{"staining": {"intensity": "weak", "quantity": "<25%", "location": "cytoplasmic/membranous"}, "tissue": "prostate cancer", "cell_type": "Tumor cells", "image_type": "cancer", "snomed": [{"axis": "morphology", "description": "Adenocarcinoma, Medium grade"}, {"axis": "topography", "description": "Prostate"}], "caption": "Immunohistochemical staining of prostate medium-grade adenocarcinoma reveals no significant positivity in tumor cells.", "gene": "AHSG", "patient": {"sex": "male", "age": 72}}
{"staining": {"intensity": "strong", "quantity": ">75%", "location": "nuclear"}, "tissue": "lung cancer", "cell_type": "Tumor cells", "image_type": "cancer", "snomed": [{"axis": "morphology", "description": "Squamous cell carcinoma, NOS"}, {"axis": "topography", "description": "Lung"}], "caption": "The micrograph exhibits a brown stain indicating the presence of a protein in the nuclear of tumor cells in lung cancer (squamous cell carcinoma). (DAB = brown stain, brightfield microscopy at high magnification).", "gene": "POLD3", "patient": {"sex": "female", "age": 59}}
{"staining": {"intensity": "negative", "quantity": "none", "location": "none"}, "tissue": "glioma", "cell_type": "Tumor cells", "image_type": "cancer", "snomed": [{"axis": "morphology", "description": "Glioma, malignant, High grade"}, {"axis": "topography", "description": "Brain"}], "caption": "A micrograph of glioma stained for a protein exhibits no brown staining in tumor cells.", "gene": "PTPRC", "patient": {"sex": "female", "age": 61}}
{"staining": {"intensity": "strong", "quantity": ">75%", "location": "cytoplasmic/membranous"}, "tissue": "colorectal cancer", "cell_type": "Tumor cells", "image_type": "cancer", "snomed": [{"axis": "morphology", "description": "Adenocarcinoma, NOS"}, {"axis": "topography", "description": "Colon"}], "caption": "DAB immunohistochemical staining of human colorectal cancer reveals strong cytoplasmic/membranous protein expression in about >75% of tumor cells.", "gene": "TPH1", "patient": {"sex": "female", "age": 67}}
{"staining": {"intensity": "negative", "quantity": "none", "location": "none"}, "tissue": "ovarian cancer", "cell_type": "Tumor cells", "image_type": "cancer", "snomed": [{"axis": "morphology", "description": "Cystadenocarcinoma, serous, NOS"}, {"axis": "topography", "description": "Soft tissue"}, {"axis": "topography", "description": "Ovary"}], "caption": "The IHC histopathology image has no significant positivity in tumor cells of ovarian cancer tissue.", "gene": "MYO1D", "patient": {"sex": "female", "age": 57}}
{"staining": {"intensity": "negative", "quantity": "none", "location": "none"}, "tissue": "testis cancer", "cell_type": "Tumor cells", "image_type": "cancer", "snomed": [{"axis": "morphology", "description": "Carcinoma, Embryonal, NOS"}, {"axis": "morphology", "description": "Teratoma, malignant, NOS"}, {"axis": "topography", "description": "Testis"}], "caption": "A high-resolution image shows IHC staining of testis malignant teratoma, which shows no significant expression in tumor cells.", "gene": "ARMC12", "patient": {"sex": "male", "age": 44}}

Task requirements.
Repeat the data word for word, leaving out no line.

Result for this task.
{"staining": {"intensity": "weak", "quantity": "<25%", "location": "cytoplasmic/membranous"}, "tissue": "prostate cancer", "cell_type": "Tumor cells", "image_type": "cancer", "snomed": [{"axis": "morphology", "description": "Adenocarcinoma, Medium grade"}, {"axis": "topography", "description": "Prostate"}], "caption": "Immunohistochemical staining of prostate medium-grade adenocarcinoma reveals no significant positivity in tumor cells.", "gene": "AHSG", "patient": {"sex": "male", "age": 72}}
{"staining": {"intensity": "strong", "quantity": ">75%", "location": "nuclear"}, "tissue": "lung cancer", "cell_type": "Tumor cells", "image_type": "cancer", "snomed": [{"axis": "morphology", "description": "Squamous cell carcinoma, NOS"}, {"axis": "topography", "description": "Lung"}], "caption": "The micrograph exhibits a brown stain indicating the presence of a protein in the nuclear of tumor cells in lung cancer (squamous cell carcinoma). (DAB = brown stain, brightfield microscopy at high magnification).", "gene": "POLD3", "patient": {"sex": "female", "age": 59}}
{"staining": {"intensity": "negative", "quantity": "none", "location": "none"}, "tissue": "glioma", "cell_type": "Tumor cells", "image_type": "cancer", "snomed": [{"axis": "morphology", "description": "Glioma, malignant, High grade"}, {"axis": "topography", "description": "Brain"}], "caption": "A micrograph of glioma stained for a protein exhibits no brown staining in tumor cells.", "gene": "PTPRC", "patient": {"sex": "female", "age": 61}}
{"staining": {"intensity": "strong", "quantity": ">75%", "location": "cytoplasmic/membranous"}, "tissue": "colorectal cancer", "cell_type": "Tumor cells", "image_type": "cancer", "snomed": [{"axis": "morphology", "description": "Adenocarcinoma, NOS"}, {"axis": "topography", "description": "Colon"}], "caption": "DAB immunohistochemical staining of human colorectal cancer reveals strong cytoplasmic/membranous protein expression in about >75% of tumor cells.", "gene": "TPH1", "patient": {"sex": "female", "age": 67}}
{"staining": {"intensity": "negative", "quantity": "none", "location": "none"}, "tissue": "ovarian cancer", "cell_type": "Tumor cells", "image_type": "cancer", "snomed": [{"axis": "morphology", "description": "Cystadenocarcinoma, serous, NOS"}, {"axis": "topography", "description": "Soft tissue"}, {"axis": "topography", "description": "Ovary"}], "caption": "The IHC histopathology image has no significant positivity in tumor cells of ovarian cancer tissue.", "gene": "MYO1D", "patient": {"sex": "female", "age": 57}}
{"staining": {"intensity": "negative", "quantity": "none", "location": "none"}, "tissue": "testis cancer", "cell_type": "Tumor cells", "image_type": "cancer", "snomed": [{"axis": "morphology", "description": "Carcinoma, Embryonal, NOS"}, {"axis": "morphology", "description": "Teratoma, malignant, NOS"}, {"axis": "topography", "description": "Testis"}], "caption": "A high-resolution image shows IHC staining of testis malignant teratoma, which shows no significant expression in tumor cells.", "gene": "ARMC12", "patient": {"sex": "male", "age": 44}}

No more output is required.